Corps officials defend the policy, claiming they are trying to balance the needs of flood control with resource management. They rightly note that a tree next to a levee can gouge a big hole in the levee when it is toppled during a storm.

This is undoubtedly true. Yet the Corps policy doesn’t take a selective approach toward figuring out which vegetation poses a threat and which doesn’t. It doesn’t account for variations in river basins, or whether the levees in question sit in a hurricane zone, subject to huge wind gusts. It doesn’t consider whether a levee protects a highly developed urban area or properties of much less value.

“It is just a wrong-headed rule,” says Jeffrey Mount, a geology professor and flood control expert at University of California, Davis. “Why would you have a one-size- fits-all policy for a nation that is as large and variable as the United States? Why have the same standards for the Mississippi as you have in California?”

Corps officials say their policy is less rigid than critics claim. Flood control districts, they note, can seek a variance to the rules under “a limited range of conditions.” While that is true, such a variance can cost big money.

Possibly the most disingenuous claim by the Corps involves its motivation for the policy. Corps officials say the vegetation rules have been in place for decades, and aren’t related to the criticism they received following Katrina. Yet if that is the case, why didn’t the Corps enforce its policy aggressively prior to Katrina? Could it be that, faced with accusations of gross incompetence following the New Orleans flooding, it decided to rigidly enforce every rule on the books, regardless of merit? “It’s a cover-your-ass mentality,” said Mount. “It gets to a culture of engineering where you set these rigid standards, regardless of risk or any other consideration.”

If the Corps doesn’t rethink its vegetation policy, its reputation will suffer further.

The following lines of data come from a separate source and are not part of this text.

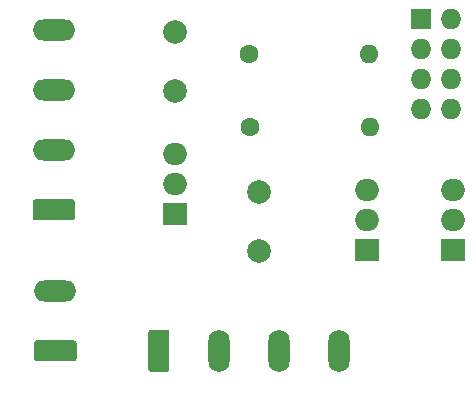
<source format=gbs>
%TF.GenerationSoftware,KiCad,Pcbnew,5.99.0+really5.1.10+dfsg1-1*%
%TF.CreationDate,2021-12-19T10:59:00-08:00*%
%TF.ProjectId,TasmotaGenericPCB,5461736d-6f74-4614-9765-6e6572696350,rev?*%
%TF.SameCoordinates,Original*%
%TF.FileFunction,Soldermask,Bot*%
%TF.FilePolarity,Negative*%
%FSLAX46Y46*%
G04 Gerber Fmt 4.6, Leading zero omitted, Abs format (unit mm)*
G04 Created by KiCad (PCBNEW 5.99.0+really5.1.10+dfsg1-1) date 2021-12-19 10:59:00*
%MOMM*%
%LPD*%
G01*
G04 APERTURE LIST*
%ADD10O,3.600000X1.800000*%
%ADD11O,1.800000X3.600000*%
%ADD12O,1.600000X1.600000*%
%ADD13C,1.600000*%
%ADD14C,2.000000*%
%ADD15R,1.727200X1.727200*%
%ADD16O,1.727200X1.727200*%
%ADD17O,2.000000X1.905000*%
%ADD18R,2.000000X1.905000*%
G04 APERTURE END LIST*
D10*
%TO.C,J3*%
X103124000Y-111633000D03*
G36*
G01*
X104674000Y-117613000D02*
X101574000Y-117613000D01*
G75*
G02*
X101324000Y-117363000I0J250000D01*
G01*
X101324000Y-116063000D01*
G75*
G02*
X101574000Y-115813000I250000J0D01*
G01*
X104674000Y-115813000D01*
G75*
G02*
X104924000Y-116063000I0J-250000D01*
G01*
X104924000Y-117363000D01*
G75*
G02*
X104674000Y-117613000I-250000J0D01*
G01*
G37*
%TD*%
D11*
%TO.C,J2*%
X127127000Y-116713000D03*
X122047000Y-116713000D03*
X116967000Y-116713000D03*
G36*
G01*
X110987000Y-118263000D02*
X110987000Y-115163000D01*
G75*
G02*
X111237000Y-114913000I250000J0D01*
G01*
X112537000Y-114913000D01*
G75*
G02*
X112787000Y-115163000I0J-250000D01*
G01*
X112787000Y-118263000D01*
G75*
G02*
X112537000Y-118513000I-250000J0D01*
G01*
X111237000Y-118513000D01*
G75*
G02*
X110987000Y-118263000I0J250000D01*
G01*
G37*
%TD*%
D10*
%TO.C,J1*%
X102997000Y-89535000D03*
X102997000Y-94615000D03*
X102997000Y-99695000D03*
G36*
G01*
X104547000Y-105675000D02*
X101447000Y-105675000D01*
G75*
G02*
X101197000Y-105425000I0J250000D01*
G01*
X101197000Y-104125000D01*
G75*
G02*
X101447000Y-103875000I250000J0D01*
G01*
X104547000Y-103875000D01*
G75*
G02*
X104797000Y-104125000I0J-250000D01*
G01*
X104797000Y-105425000D01*
G75*
G02*
X104547000Y-105675000I-250000J0D01*
G01*
G37*
%TD*%
D12*
%TO.C,R2*%
X129794000Y-97790000D03*
D13*
X119634000Y-97790000D03*
%TD*%
D12*
%TO.C,R1*%
X129667000Y-91567000D03*
D13*
X119507000Y-91567000D03*
%TD*%
D14*
%TO.C,C2*%
X120396000Y-108251000D03*
X120396000Y-103251000D03*
%TD*%
%TO.C,C1*%
X113284000Y-89742000D03*
X113284000Y-94742000D03*
%TD*%
D15*
%TO.C,U1*%
X134112000Y-88646000D03*
D16*
X136652000Y-88646000D03*
X134112000Y-91186000D03*
X136652000Y-91186000D03*
X134112000Y-93726000D03*
X136652000Y-93726000D03*
X134112000Y-96266000D03*
X136652000Y-96266000D03*
%TD*%
D17*
%TO.C,U2*%
X113284000Y-100076000D03*
X113284000Y-102616000D03*
D18*
X113284000Y-105156000D03*
%TD*%
D17*
%TO.C,Q2*%
X136779000Y-103124000D03*
X136779000Y-105664000D03*
D18*
X136779000Y-108204000D03*
%TD*%
D17*
%TO.C,Q1*%
X129540000Y-103124000D03*
X129540000Y-105664000D03*
D18*
X129540000Y-108204000D03*
%TD*%
M02*

</source>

Allies will forget that the Corps has built some vital infrastructure for the nation and recently made some tough and courageous decisions in managing floods on the Mississippi River.

By clinging to rules such as the vegetation policy, the Corps risks alienating friends in Congress and many of its historic partners. In an era of downsizing government and getting rid of red tape, it is making itself out to be a big, fat target.